I'm trying to count running time of build heap in heap sort algorithm





suppose this is the tree

4 .. height2
/ \
2 6 .. height 1
/\ /\
1 3 5 7 .. height 0

it is said that the running time is O(nlg(n)), since each call to Heapify costs O(lg(n)) and Build-Heap makes O(n) such calls.
This upper bound, though correct, is not asymptotically tight.
the Time complexity for Building a Binary Heap is O(n).

im trying to understand, the heapsize/2 means for loop only call HEAPIFY heapsize/2 times. in tree above, heapsize=7, 7/2= 3 so root will be {4,2,6} so n/2

and every call to HEAPIFY will call HEAPIFY again until reach the last leaf of every root,
for example 2 will call heapify 1 times, 6 will call heapify 1 times, and 1 will call heapify 2 times. so it is the height of the tree which is ln n. am i right?
im sorry its log n based 2
then the compelxity will be O(n/2 * ln n) = O(n ln n)

which one is right? O(n ln n) or O(n)?


im reading this as reference , please correct me if im wrong thanks!
https://www.growingwiththeweb.com/data-structures/binary-heap/build-heap-proof/
this is the reference i used, and also i read about this in CLRS book

of the tree which is ln n. am i right?

a balanced, binary tree has height near the lg of n (not LN, that is e based). Its close enough to say lg(n) in big-o terms, but its not exact unless all leaves are filled.

a linked list is a degenerate unbalanced binary tree. That is not important today, but its a warning to not memorize things and to look critically at the algorithm. this one keeps it balanced, I believe.

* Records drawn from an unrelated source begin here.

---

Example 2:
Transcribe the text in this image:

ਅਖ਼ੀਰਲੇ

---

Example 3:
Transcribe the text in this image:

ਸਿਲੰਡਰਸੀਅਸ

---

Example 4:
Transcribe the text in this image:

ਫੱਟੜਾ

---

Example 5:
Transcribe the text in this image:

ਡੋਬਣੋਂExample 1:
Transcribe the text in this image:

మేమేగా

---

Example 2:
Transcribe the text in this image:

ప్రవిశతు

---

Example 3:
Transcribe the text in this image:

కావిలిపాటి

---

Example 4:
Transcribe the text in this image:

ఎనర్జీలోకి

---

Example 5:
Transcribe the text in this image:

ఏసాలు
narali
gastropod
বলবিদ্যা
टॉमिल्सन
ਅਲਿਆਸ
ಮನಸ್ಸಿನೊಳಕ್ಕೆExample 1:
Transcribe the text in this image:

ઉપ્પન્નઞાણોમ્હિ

> so it is the height of the tree which is ln n. am i right?

No. n is the size of (the number of nodes in) the heap.

The optimal algorithm has O(n) complexity.
This picture may help understand why it is O(n) https://stackoverflow.com/a/54972825

On my phone; lost a better answer, so this stupidly-short answer will have to do for now.

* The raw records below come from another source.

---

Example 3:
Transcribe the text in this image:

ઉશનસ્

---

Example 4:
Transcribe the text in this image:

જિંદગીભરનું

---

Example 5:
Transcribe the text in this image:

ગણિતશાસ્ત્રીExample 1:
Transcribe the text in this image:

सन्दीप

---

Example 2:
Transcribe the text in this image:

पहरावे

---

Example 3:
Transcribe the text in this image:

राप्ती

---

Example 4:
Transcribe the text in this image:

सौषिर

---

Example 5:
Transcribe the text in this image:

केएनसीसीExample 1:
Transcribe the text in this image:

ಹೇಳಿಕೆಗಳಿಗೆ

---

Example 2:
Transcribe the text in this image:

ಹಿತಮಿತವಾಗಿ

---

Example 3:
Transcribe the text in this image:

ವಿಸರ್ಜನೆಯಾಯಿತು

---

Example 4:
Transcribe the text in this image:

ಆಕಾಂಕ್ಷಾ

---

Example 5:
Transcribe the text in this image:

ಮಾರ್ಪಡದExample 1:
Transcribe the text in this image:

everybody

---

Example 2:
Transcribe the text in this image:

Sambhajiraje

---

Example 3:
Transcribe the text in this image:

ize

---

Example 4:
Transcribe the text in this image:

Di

Ignore that Geeks-for-Geeks stuff; they regularly present garbage for fact. Plus, you have misread it anyway, but honestly, I dont blame you for being confused by them.

Heapsort IS asymptotically tight, both on the upper AND lower bounds, and is one of the best-performing sorts available.

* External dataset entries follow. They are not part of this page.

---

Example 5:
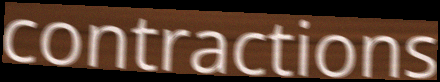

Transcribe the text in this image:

contractions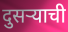
दुसऱ्याची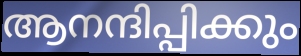
ആനന്ദിപ്പിക്കും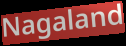
Nagaland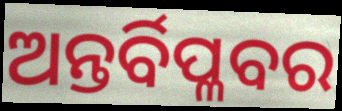
ଅନ୍ତର୍ବିପ୍ଳବର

The entire make-heap process (also called heapify) takes (n log n) time, because each sink/push-down (which you are calling heapify) takes (log n) [by definition of a binary tree] and you must perform n/2 sinks. Hence: n log n (remember, constants get dropped).

Once the heap is made, we must simply maintain it for each step in sorting. Again we perform n push-downs, making the sorting part n log n.

Together that is 2n log n, which asymptotically is just n log n (remember, ignore constants).

For more, like visuals (GIFs), google cplusplus.com FAQ heapsort.

Hope this helps.

Optimal make heap has O(n) complexity.

The C++ standard specifies that he complexity of std::make_heap is: "at most 3*(last-first) comparisons".
https://en.cppreference.com/w/cpp/algorithm/make_heap

a minor side note.. the 3 most common logs in our field are:
lg (base 2)
ln (base e)
log (base 10)

ignoring constants in big-O and general 'jargon/understanding' causes big-o to often have log used where lg is the actual power in question. many, many algorithms are tied to the power of 2 or the idea of cutting in half each iteration, etc. Its fine, but this is not usually explicitly stated as another case of ignoring the constant or well explained and logs are also not well taught anymore.

Yes, optimal make-heap is over a heap requiring no push-downs, leaving n/2 operations.

Once you pull the root node, however, you modify the tree to require put-downs. The sort is then

n n log n

Which is

n log n

Hope this does not confuse OP

Duthomhas wrote:
n n log n Which is n log n

I don't know about OP, but it is confusing me.
Did you mean n + n log n?

Yes, sorry, on phone, bard to type...

on phone, bard to type...

Accidental typo, or deliberate. Either way that was funny as all get-out. :)